Older adults with AML are probably the most challenging group of patients to treat, in large part because the biology and genetics of their cancers is even more complex than that in younger adults. Consequently, “one size fits all” treatment approaches are least likely to work, particularly as older patients tend not to have the “good risk” types of leukemia (as fraught with irony as that term is). Joan’s acute promyelocytic leukemia is an example.

But what if we could identify which of these patients would benefit from more intensive therapy, and which from less intensive, outpatient therapy, at the time of their diagnosis? One approach to doing this lies in the power of computers to analyze pathologic, clinical, and genetic data using what’s called “machine learning” or “artificial intelligence (AI)” programming.

AI has been used in remarkable ways in medicine in the past few years. One program has gotten so sophisticated at distinguishing cancerous skin lesions (such as melanomas) from benign abnormalities that it can outperform dermatologists.7 Similar pattern recognition software is being applied to bone marrow samples to determine if machines are better at diagnosing myelodysplastic syndromes or leukemias than pathologists, or if machines can assist pathologists in making diagnoses. It’s hard for me to believe any machine can outperform Karl, but this is admittedly an engrained, immutable bias of mine.

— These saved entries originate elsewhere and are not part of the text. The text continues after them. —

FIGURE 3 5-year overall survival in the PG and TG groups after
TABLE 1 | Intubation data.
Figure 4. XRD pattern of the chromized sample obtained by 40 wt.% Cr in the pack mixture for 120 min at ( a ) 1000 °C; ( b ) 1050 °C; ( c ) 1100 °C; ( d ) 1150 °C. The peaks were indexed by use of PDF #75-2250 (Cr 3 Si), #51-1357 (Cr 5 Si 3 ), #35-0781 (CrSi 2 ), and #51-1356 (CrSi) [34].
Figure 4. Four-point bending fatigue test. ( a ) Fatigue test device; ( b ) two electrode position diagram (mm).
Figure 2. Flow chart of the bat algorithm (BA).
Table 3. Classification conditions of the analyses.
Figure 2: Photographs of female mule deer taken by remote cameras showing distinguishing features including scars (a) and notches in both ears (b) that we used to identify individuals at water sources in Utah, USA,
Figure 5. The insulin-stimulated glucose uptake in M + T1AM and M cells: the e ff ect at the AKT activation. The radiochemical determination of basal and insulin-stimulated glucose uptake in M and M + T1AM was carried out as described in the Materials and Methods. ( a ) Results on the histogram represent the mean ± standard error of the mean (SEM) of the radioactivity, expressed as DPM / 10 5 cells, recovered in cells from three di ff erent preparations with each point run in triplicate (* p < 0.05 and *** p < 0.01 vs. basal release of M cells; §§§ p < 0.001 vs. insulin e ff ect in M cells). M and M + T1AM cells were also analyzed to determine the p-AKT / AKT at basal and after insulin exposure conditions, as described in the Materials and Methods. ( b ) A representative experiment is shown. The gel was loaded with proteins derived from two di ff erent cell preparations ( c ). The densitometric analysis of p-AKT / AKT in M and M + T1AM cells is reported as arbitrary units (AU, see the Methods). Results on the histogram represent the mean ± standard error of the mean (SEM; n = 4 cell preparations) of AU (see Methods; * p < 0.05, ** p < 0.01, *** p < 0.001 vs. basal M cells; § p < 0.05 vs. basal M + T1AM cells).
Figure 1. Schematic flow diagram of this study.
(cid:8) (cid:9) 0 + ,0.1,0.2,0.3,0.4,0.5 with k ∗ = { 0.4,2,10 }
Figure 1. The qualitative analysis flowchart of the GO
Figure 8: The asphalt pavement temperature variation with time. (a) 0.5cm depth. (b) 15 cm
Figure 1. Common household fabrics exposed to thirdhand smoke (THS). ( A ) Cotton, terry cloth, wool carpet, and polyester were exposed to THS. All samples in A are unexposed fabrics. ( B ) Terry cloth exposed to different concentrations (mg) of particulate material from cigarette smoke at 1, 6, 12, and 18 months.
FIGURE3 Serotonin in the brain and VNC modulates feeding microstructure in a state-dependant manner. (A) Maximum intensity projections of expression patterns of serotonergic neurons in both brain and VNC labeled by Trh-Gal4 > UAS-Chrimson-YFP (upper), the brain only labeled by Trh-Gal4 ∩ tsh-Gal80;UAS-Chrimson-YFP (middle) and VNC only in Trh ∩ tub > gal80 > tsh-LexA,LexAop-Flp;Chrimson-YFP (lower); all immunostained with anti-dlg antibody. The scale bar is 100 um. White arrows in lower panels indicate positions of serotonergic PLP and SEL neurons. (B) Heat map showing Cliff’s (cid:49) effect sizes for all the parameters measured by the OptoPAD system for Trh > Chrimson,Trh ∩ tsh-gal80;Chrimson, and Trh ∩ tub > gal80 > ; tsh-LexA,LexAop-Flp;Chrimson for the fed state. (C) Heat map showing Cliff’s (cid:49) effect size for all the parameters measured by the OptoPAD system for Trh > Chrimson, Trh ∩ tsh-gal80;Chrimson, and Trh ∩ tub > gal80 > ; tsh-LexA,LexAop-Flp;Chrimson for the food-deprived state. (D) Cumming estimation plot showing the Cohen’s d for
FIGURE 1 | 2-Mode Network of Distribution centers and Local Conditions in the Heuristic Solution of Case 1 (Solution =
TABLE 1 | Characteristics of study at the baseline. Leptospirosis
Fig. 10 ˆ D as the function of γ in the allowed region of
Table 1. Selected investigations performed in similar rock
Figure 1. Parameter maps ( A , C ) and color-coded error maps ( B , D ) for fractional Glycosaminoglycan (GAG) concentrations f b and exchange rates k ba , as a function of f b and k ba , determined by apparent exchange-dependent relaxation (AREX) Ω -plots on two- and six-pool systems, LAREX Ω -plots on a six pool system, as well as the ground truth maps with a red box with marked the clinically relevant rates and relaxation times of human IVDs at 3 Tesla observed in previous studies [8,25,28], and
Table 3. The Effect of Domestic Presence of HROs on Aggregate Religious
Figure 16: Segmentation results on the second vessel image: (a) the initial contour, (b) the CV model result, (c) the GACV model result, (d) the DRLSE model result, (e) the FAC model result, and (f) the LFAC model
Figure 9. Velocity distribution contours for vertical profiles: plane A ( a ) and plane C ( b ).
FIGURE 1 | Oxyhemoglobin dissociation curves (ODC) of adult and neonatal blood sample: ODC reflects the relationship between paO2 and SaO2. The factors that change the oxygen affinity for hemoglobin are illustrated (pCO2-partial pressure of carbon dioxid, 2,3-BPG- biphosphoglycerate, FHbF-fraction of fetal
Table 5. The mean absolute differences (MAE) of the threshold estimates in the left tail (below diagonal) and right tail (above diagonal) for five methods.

AI has already been used in assessing prognosis in myelodysplastic syndrome and has outperformed other prognostic schemas, given its ability to be applied at multiple time points in a patient’s disease course.8 In the same disease, it can predict which patients are likely to get better when treated with a particular chemotherapy, and which have cancers resistant to that chemo. If only we had known that prior to starting David on a weeks-long hospital course that was unsuccessful.

Outcomes in leukemia also should be placed in context of where we are now, two decades into the new millennium, and where we’ve been. In 1975, all comers with leukemia, including those with both chronic and acute varieties, had a 33 percent chance of being alive five years after a diagnosis. That survival rate has doubled, to 66 percent. With the rapidity of scientific discoveries and the incorporation of genetics and computer-based approaches accelerating as they have over the past few years, I anticipate those survival rates will increase dramatically during the next decade.

After all, the goal for me and for my clinical and research colleagues is to put ourselves out of a job as quickly as possible.